::: Text for analysis
Fire, earth, water, and air seemed to be the leitmotivs of Issey Miyake’s 21 FW collection. In “As the Way It Comes to Be,” the fashion house delivered an elegant and flawlessly crafted portrayal of womanhood combining shapes, patterns, and earth tones in what came across as a celebration of the cyclical essence of nature.
Kevin Germanier knows a thing or two about the value of beads. And indeed, his collection was all about sparkle and shine, an ode to the value of craftsmanship and the joy of having fun with clothing, in an off-kilter outrageously glam way.
Yohji Yamamoto’s garments, mostly black-coloured coats, and maxi dresses occasionally draped at the hips, gently caressed the models’ bodies as they made their way on the catwalk. The only touches of colour being contrast stitches and rare red details. Mixing gothic and punk references, the designer presented the audience with a woman who knows exactly who she wants to be.
::::::
::: Supplied information
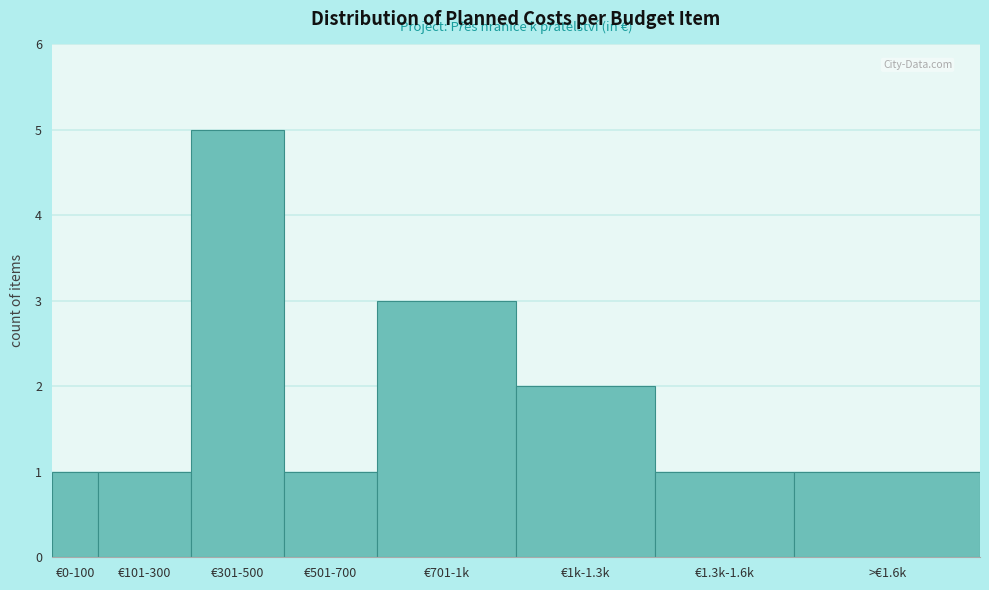

Reading left to right, transcribe all the data shown in this chart.

1	1	5	1	3	2	1	1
::::::
Task requirements:
**A)** Rewrite the paragraph beginning "Yohji Yamamoto's garments" from the text about designers' collections, shorter than the original but keeping its main facts.
**B)** In the text about designers' collections, what title did Issey Miyake's 21 FW collection have?
**C)** Continue the text about designers' collections from the point where it stops.

Results for each task:
**A)** Yohji Yamamoto showed mostly black coats and maxi dresses, sometimes draped at the hips, that gently followed the models' bodies, with color limited to contrast stitching and occasional red details. Blending gothic and punk references, the collection presented a woman who knows exactly who she wants to be.

**B)** "As the Way It Comes to Be."

**C)**
Fresh, young, and jaunty are the three adjectives that pop into your mind while looking at Isabel Marant’s latest collection. For her digital presentation, the designer gathered inspiration from retro-inspired silhouettes and materials, among which stood out vividly-coloured leather, fringed knitwear, and flowery organza, to exemplify her personal take on fashion.